• _Task_: Transcribe word for word each line from the one containing "Windows Page File" to the final line of the data, both included. Skip the pictures.

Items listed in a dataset
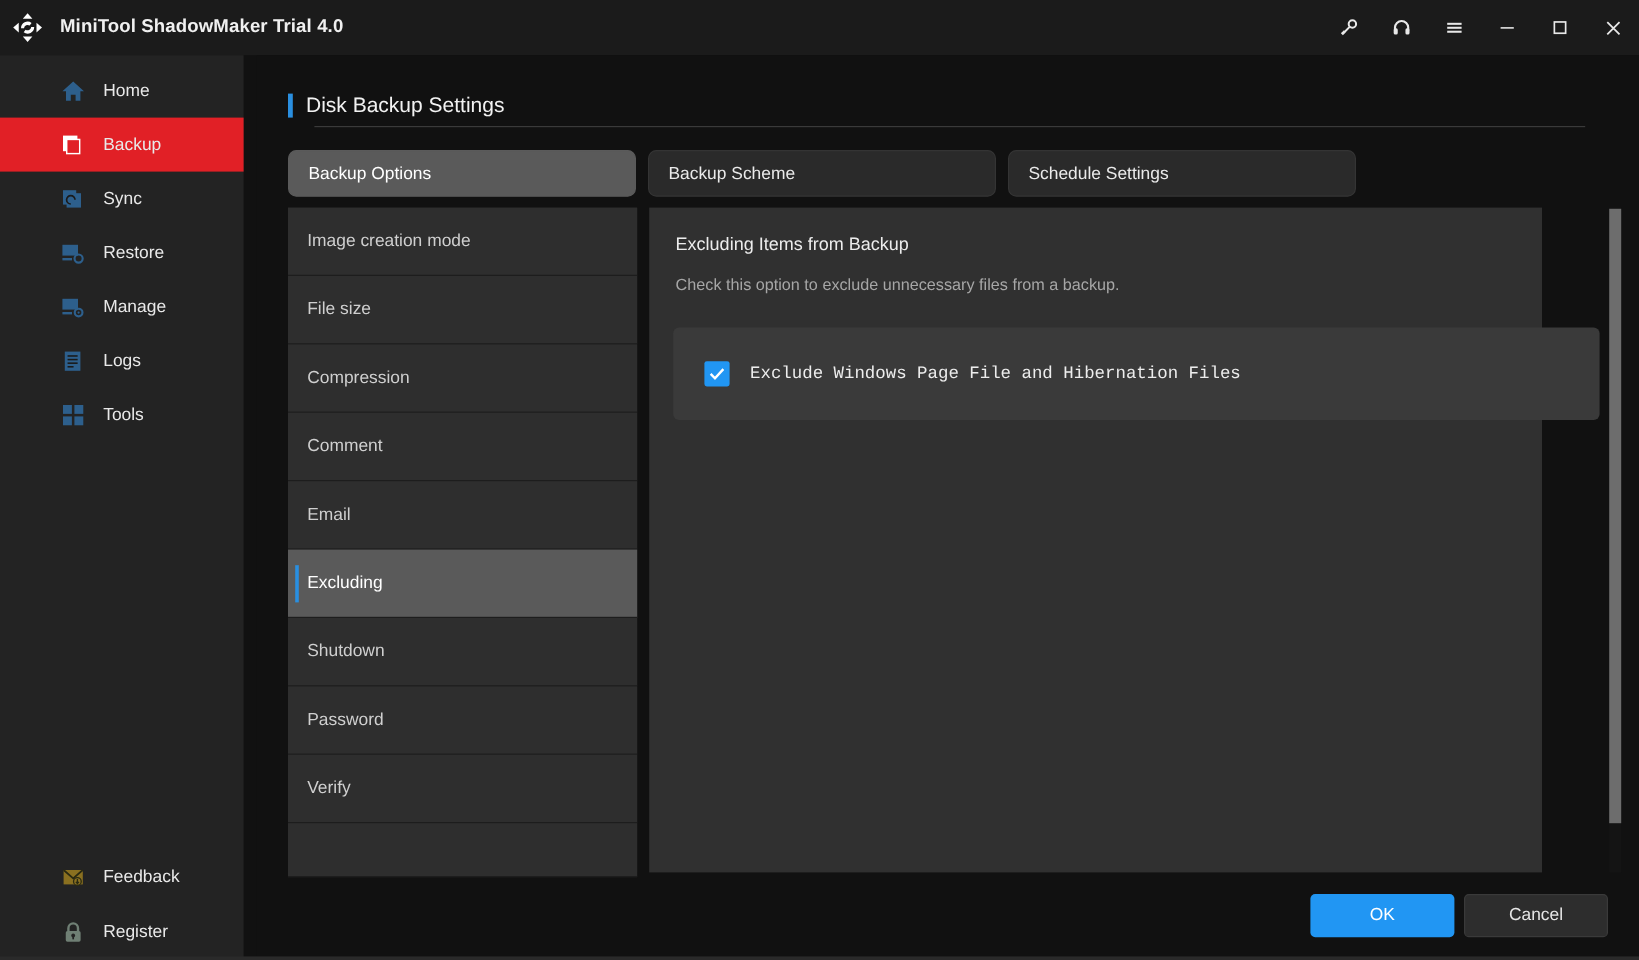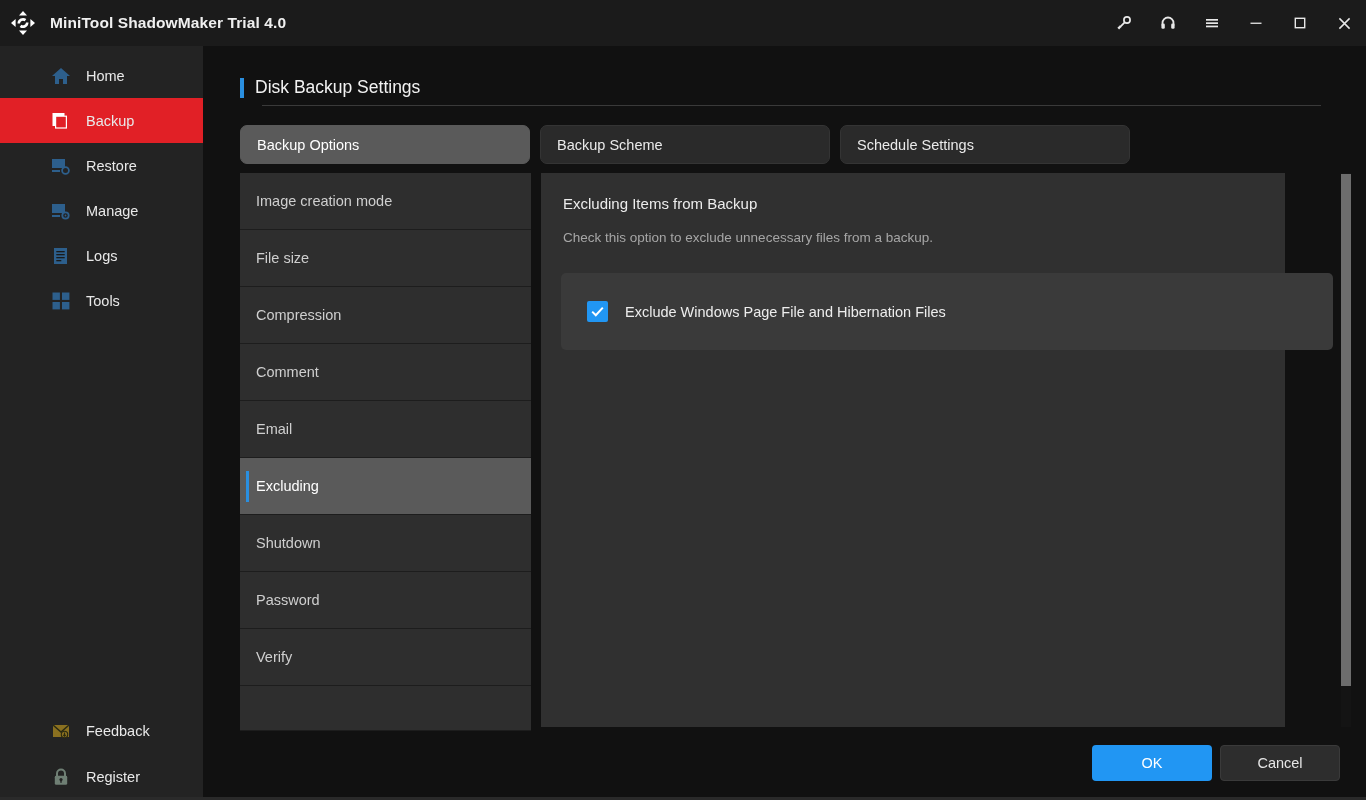"Sync" div.nav-item { html: none -> <div> <span> <svg> <rect></rect> <rect></rect> <path></path> </svg> </span> <span>Sync</span> </div> }
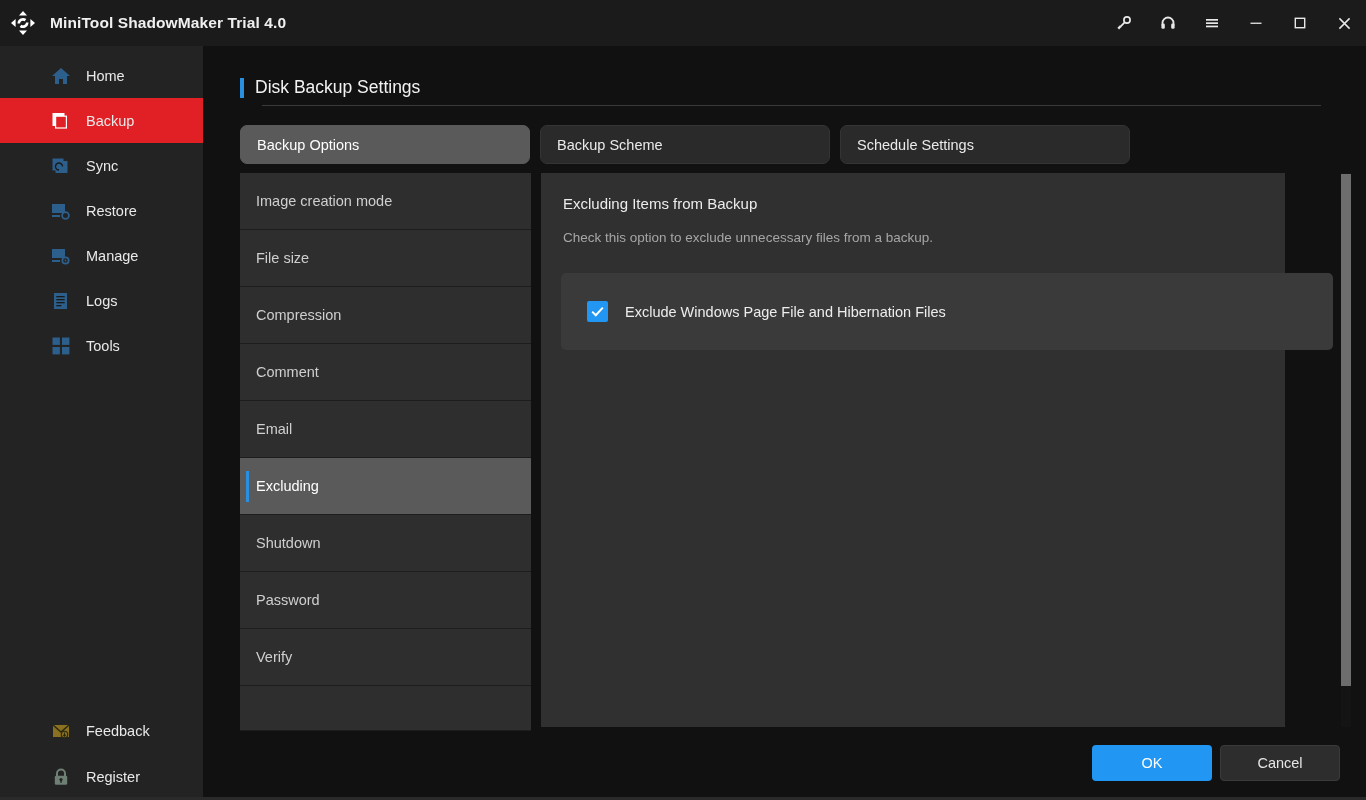"Exclude Windows Page File and" .check-card { font-family: none -> Liberation Mono, monospace }
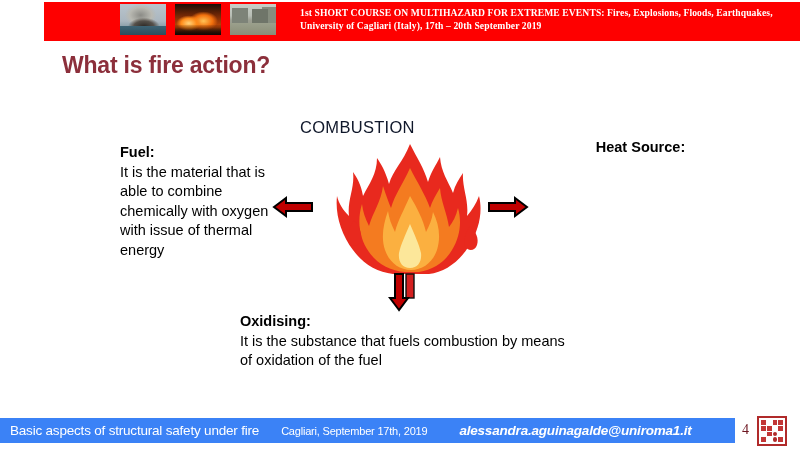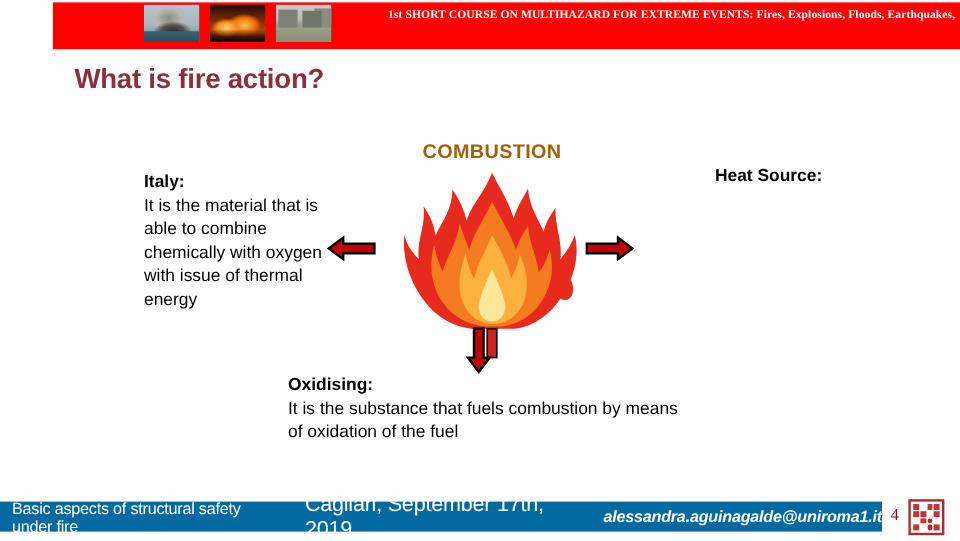"1st SHORT COURSE ON MULTIHAZARD" .header-text { text-align: right -> left }
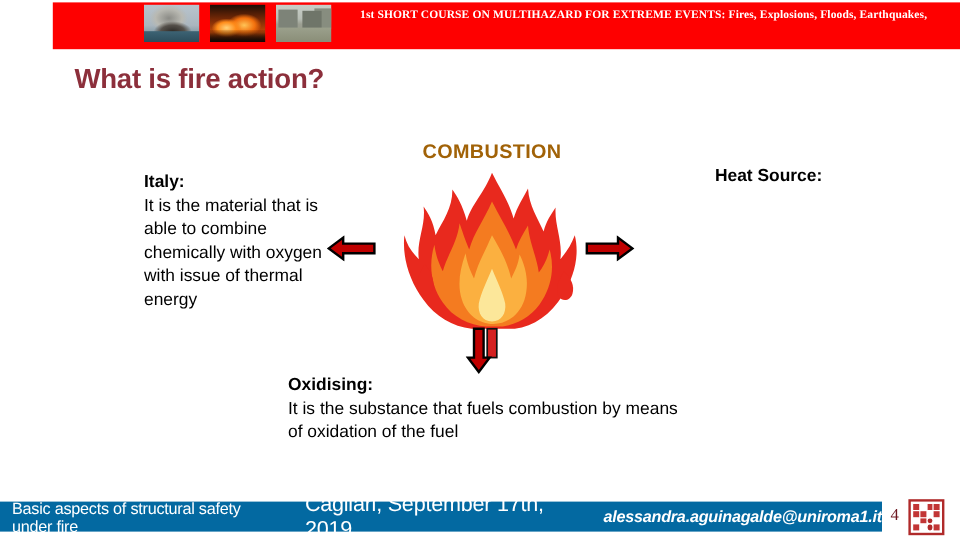"University of Cagliari (Italy), 17th" div { html: none -> <div>University of Cagliari (Italy), 17th – 20th September 2019</div> }
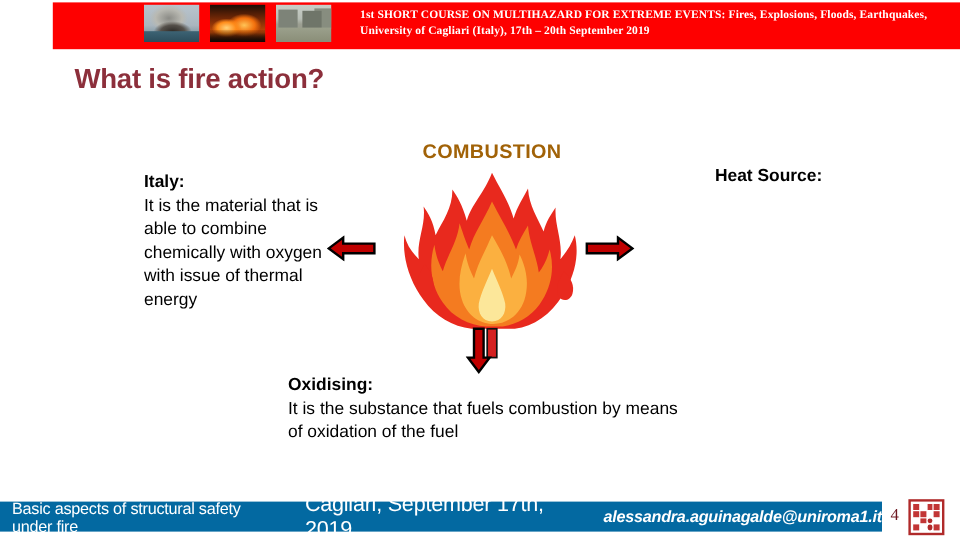"COMBUSTION" .combustion-label { color: #a16207 -> #0f172a; font-weight: bold -> normal; text-align: center -> none }
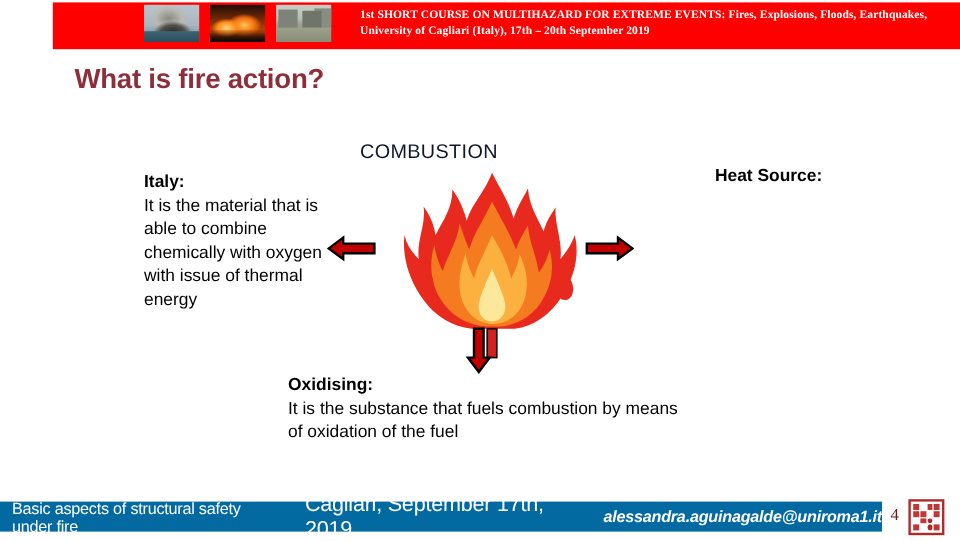"Italy:" span.lead { text: Italy -> Fuel }
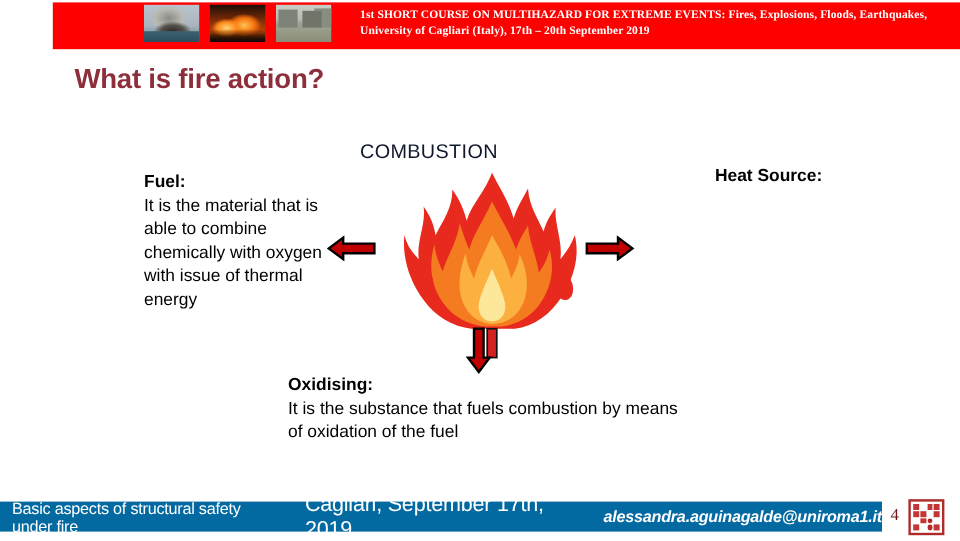"Basic aspects of structural safety" .footer-bar { background: #0369a1 -> #3b82f6 }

• _Task output_:
"Exclude Windows Page File and" .check-card { font-family: none -> Liberation Mono, monospace }
"1st SHORT COURSE ON MULTIHAZARD" .header-text { text-align: right -> left }
"University of Cagliari (Italy), 17th" div { html: none -> <div>University of Cagliari (Italy), 17th – 20th September 2019</div> }
"COMBUSTION" .combustion-label { color: #a16207 -> #0f172a; font-weight: bold -> normal; text-align: center -> none }
"Italy:" span.lead { text: Italy -> Fuel }
"Basic aspects of structural safety" .footer-bar { background: #0369a1 -> #3b82f6 }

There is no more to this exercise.